[Dataset records]
______________________________

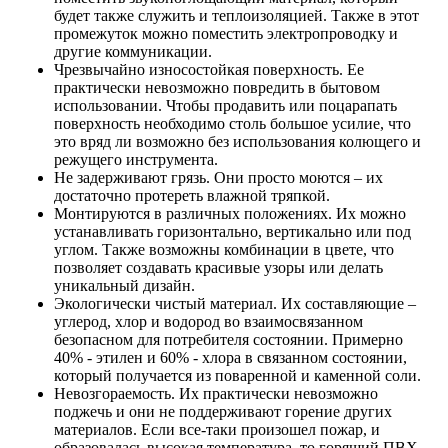
будет также служить и теплоизоляцией. Также в этот
промежуток можно поместить электропроводку и
другие коммуникации.
Чрезвычайно износостойкая поверхность. Ее
практически невозможно повредить в бытовом
использовании. Чтобы продавить или поцарапать
поверхность необходимо столь большое усилие, что
это вряд ли возможно без использования колющего и
режущего инструмента.
Не задерживают грязь. Они просто моются – их
достаточно протереть влажной тряпкой.
Монтируются в различных положениях. Их можно
устанавливать горизонтально, вертикально или под
углом. Также возможны комбинации в цвете, что
позволяет создавать красивые узоры или делать
уникальный дизайн.
Экологически чистый материал. Их составляющие –
углерод, хлор и водород во взаимосвязанном
безопасном для потребителя состоянии. Примерно
40% - этилен и 60% - хлора в связанном состоянии,
который получается из поваренной и каменной соли.
Невозгораемость. Их практически невозможно
поджечь и они не поддерживают горение других
материалов. Если все-таки произошел пожар, и
образовалась высокая температура, то горящий ПВХ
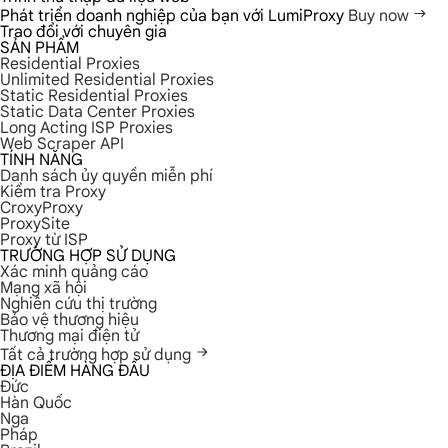
Phát triển doanh nghiệp của bạn với LumiProxy
Buy now
Trao đổi với chuyên gia
SẢN PHẨM
Residential Proxies
Unlimited Residential Proxies
Static Residential Proxies
Static Data Center Proxies
Long Acting ISP Proxies
Web Scraper API
TÍNH NĂNG
Danh sách ủy quyền miễn phí
Kiểm tra Proxy
CroxyProxy
ProxySite
Proxy từ ISP
TRƯỜNG HỢP SỬ DỤNG
Xác minh quảng cáo
Mạng xã hội
Nghiên cứu thị trường
Bảo vệ thương hiệu
Thương mại điện tử
Tất cả trường hợp sử dụng
ĐỊA ĐIỂM HÀNG ĐẦU
Đức
Hàn Quốc
Nga
Pháp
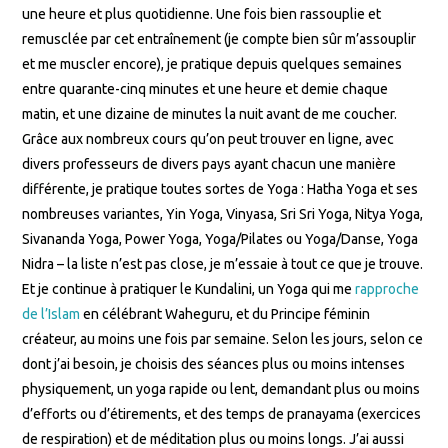
une heure et plus quotidienne. Une fois bien rassouplie et
remusclée par cet entraînement (je compte bien sûr m’assouplir
et me muscler encore), je pratique depuis quelques semaines
entre quarante-cinq minutes et une heure et demie chaque
matin, et une dizaine de minutes la nuit avant de me coucher.
Grâce aux nombreux cours qu’on peut trouver en ligne, avec
divers professeurs de divers pays ayant chacun une manière
différente, je pratique toutes sortes de Yoga : Hatha Yoga et ses
nombreuses variantes, Yin Yoga, Vinyasa, Sri Sri Yoga, Nitya Yoga,
Sivananda Yoga, Power Yoga, Yoga/Pilates ou Yoga/Danse, Yoga
Nidra – la liste n’est pas close, je m’essaie à tout ce que je trouve.
Et je continue à pratiquer le Kundalini, un Yoga qui me
rapproche
de l’Islam
en célébrant Waheguru, et du Principe féminin
créateur, au moins une fois par semaine. Selon les jours, selon ce
dont j’ai besoin, je choisis des séances plus ou moins intenses
physiquement, un yoga rapide ou lent, demandant plus ou moins
d’efforts ou d’étirements, et des temps de pranayama (exercices
de respiration) et de méditation plus ou moins longs. J’ai aussi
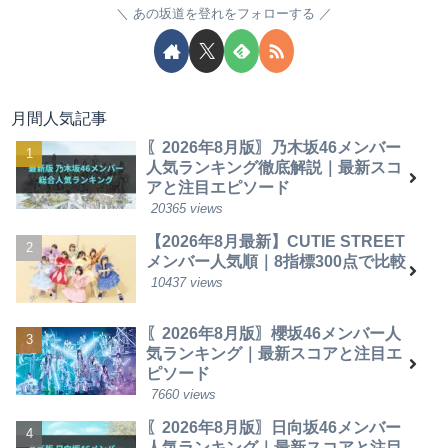
あの坂道を登れをフォローする
月間人気記事
〖2026年8月版〗乃木坂46メンバー
人気ランキング徹底解説｜最新スコ
アと注目エピソード
20365 views
【2026年8月最新】CUTIE STREET
メンバー人気順｜8指標300点で比較
10437 views
〖2026年8月版〗櫻坂46メンバー人
気ランキング｜最新スコアと注目エ
ピソード
7660 views
〖2026年8月版〗日向坂46メンバー
人気ランキング｜最新スコアと注目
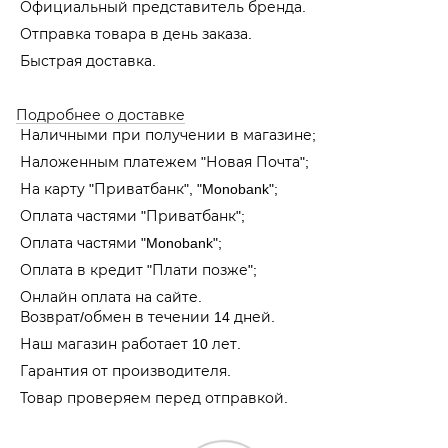
Официальный представитель бренда.
Отправка товара в день заказа.
Быстрая доставка.
Подробнее о доставке
Наличными при получении в магазине;
Наложенным платежем "Новая Почта";
На карту "Приватбанк", "Monobank"
;
Оплата частями "Приватбанк"
;
Оплата частями "Monobank"
;
Оплата в кредит "Плати позже";
Онлайн оплата на сайте.
Возврат/обмен в течении 14 дней.
Наш магазин работает 10 лет.
Гарантия от производителя.
Товар проверяем перед отправкой.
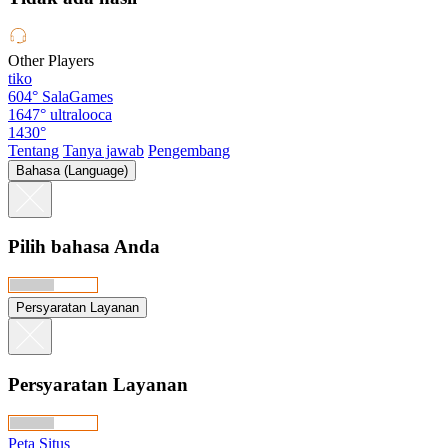
Other Players
tiko
604°
SalaGames
1647°
ultralooca
1430°
Tentang
Tanya jawab
Pengembang
Bahasa (Language)
Pilih bahasa Anda
Persyaratan Layanan
Persyaratan Layanan
Peta Situs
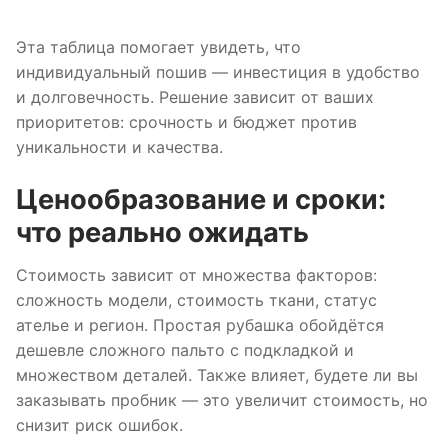
Эта таблица помогает увидеть, что
индивидуальный пошив — инвестиция в удобство
и долговечность. Решение зависит от ваших
приоритетов: срочность и бюджет против
уникальности и качества.
Ценообразование и сроки:
что реально ожидать
Стоимость зависит от множества факторов:
сложность модели, стоимость ткани, статус
ателье и регион. Простая рубашка обойдётся
дешевле сложного пальто с подкладкой и
множеством деталей. Также влияет, будете ли вы
заказывать пробник — это увеличит стоимость, но
снизит риск ошибок.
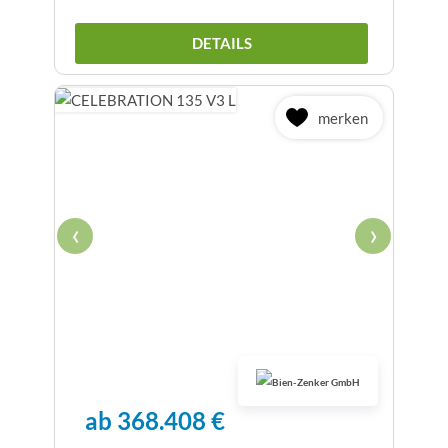
DETAILS
merken
‹
›
ab 368.408 €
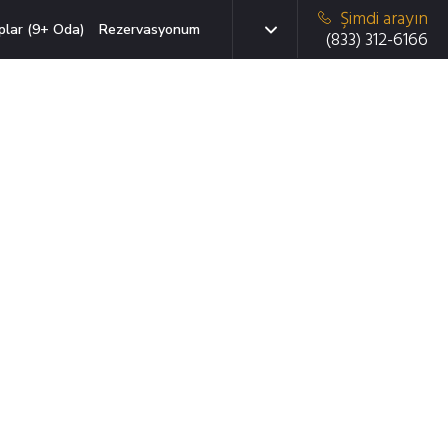
Şimdi arayın
plar (9+ Oda)
Rezervasyonum
(833) 312-6166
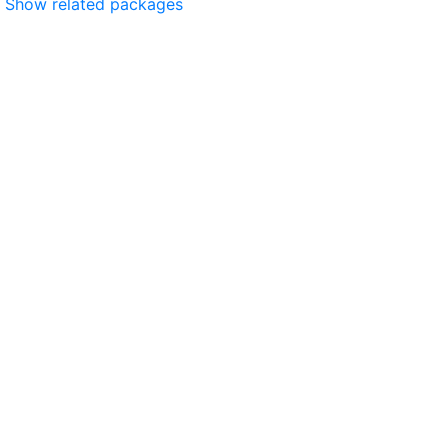
Show related packages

______________________________

* **Instruction**
Update the lines above by changing every "Persyaratan Layanan" to "Ketentuan Layanan", keeping all other text unchanged. Leave the pictures out of the answer.

* **The answer**
будет также служить и теплоизоляцией. Также в этот
промежуток можно поместить электропроводку и
другие коммуникации.
Чрезвычайно износостойкая поверхность. Ее
практически невозможно повредить в бытовом
использовании. Чтобы продавить или поцарапать
поверхность необходимо столь большое усилие, что
это вряд ли возможно без использования колющего и
режущего инструмента.
Не задерживают грязь. Они просто моются – их
достаточно протереть влажной тряпкой.
Монтируются в различных положениях. Их можно
устанавливать горизонтально, вертикально или под
углом. Также возможны комбинации в цвете, что
позволяет создавать красивые узоры или делать
уникальный дизайн.
Экологически чистый материал. Их составляющие –
углерод, хлор и водород во взаимосвязанном
безопасном для потребителя состоянии. Примерно
40% - этилен и 60% - хлора в связанном состоянии,
который получается из поваренной и каменной соли.
Невозгораемость. Их практически невозможно
поджечь и они не поддерживают горение других
материалов. Если все-таки произошел пожар, и
образовалась высокая температура, то горящий ПВХ
Phát triển doanh nghiệp của bạn với LumiProxy
Buy now
Trao đổi với chuyên gia
SẢN PHẨM
Residential Proxies
Unlimited Residential Proxies
Static Residential Proxies
Static Data Center Proxies
Long Acting ISP Proxies
Web Scraper API
TÍNH NĂNG
Danh sách ủy quyền miễn phí
Kiểm tra Proxy
CroxyProxy
ProxySite
Proxy từ ISP
TRƯỜNG HỢP SỬ DỤNG
Xác minh quảng cáo
Mạng xã hội
Nghiên cứu thị trường
Bảo vệ thương hiệu
Thương mại điện tử
Tất cả trường hợp sử dụng
ĐỊA ĐIỂM HÀNG ĐẦU
Đức
Hàn Quốc
Nga
Pháp
une heure et plus quotidienne. Une fois bien rassouplie et
remusclée par cet entraînement (je compte bien sûr m’assouplir
et me muscler encore), je pratique depuis quelques semaines
entre quarante-cinq minutes et une heure et demie chaque
matin, et une dizaine de minutes la nuit avant de me coucher.
Grâce aux nombreux cours qu’on peut trouver en ligne, avec
divers professeurs de divers pays ayant chacun une manière
différente, je pratique toutes sortes de Yoga : Hatha Yoga et ses
nombreuses variantes, Yin Yoga, Vinyasa, Sri Sri Yoga, Nitya Yoga,
Sivananda Yoga, Power Yoga, Yoga/Pilates ou Yoga/Danse, Yoga
Nidra – la liste n’est pas close, je m’essaie à tout ce que je trouve.
Et je continue à pratiquer le Kundalini, un Yoga qui me
rapproche
de l’Islam
en célébrant Waheguru, et du Principe féminin
créateur, au moins une fois par semaine. Selon les jours, selon ce
dont j’ai besoin, je choisis des séances plus ou moins intenses
physiquement, un yoga rapide ou lent, demandant plus ou moins
d’efforts ou d’étirements, et des temps de pranayama (exercices
de respiration) et de méditation plus ou moins longs. J’ai aussi
あの坂道を登れをフォローする
月間人気記事
〖2026年8月版〗乃木坂46メンバー
人気ランキング徹底解説｜最新スコ
アと注目エピソード
20365 views
【2026年8月最新】CUTIE STREET
メンバー人気順｜8指標300点で比較
10437 views
〖2026年8月版〗櫻坂46メンバー人
気ランキング｜最新スコアと注目エ
ピソード
7660 views
〖2026年8月版〗日向坂46メンバー
人気ランキング｜最新スコアと注目
Официальный представитель бренда.
Отправка товара в день заказа.
Быстрая доставка.
Подробнее о доставке
Наличными при получении в магазине;
Наложенным платежем "Новая Почта";
На карту "Приватбанк", "Monobank"
;
Оплата частями "Приватбанк"
;
Оплата частями "Monobank"
;
Оплата в кредит "Плати позже";
Онлайн оплата на сайте.
Возврат/обмен в течении 14 дней.
Наш магазин работает 10 лет.
Гарантия от производителя.
Товар проверяем перед отправкой.
Other Players
tiko
604°
SalaGames
1647°
ultralooca
1430°
Tentang
Tanya jawab
Pengembang
Bahasa (Language)
Pilih bahasa Anda
Ketentuan Layanan
Ketentuan Layanan
Peta Situs
Эта таблица помогает увидеть, что
индивидуальный пошив — инвестиция в удобство
и долговечность. Решение зависит от ваших
приоритетов: срочность и бюджет против
уникальности и качества.
Ценообразование и сроки:
что реально ожидать
Стоимость зависит от множества факторов:
сложность модели, стоимость ткани, статус
ателье и регион. Простая рубашка обойдётся
дешевле сложного пальто с подкладкой и
множеством деталей. Также влияет, будете ли вы
заказывать пробник — это увеличит стоимость, но
снизит риск ошибок.
DETAILS
merken
‹
›
ab 368.408 €
Şimdi arayın
plar (9+ Oda)
Rezervasyonum
(833) 312-6166
Show related packages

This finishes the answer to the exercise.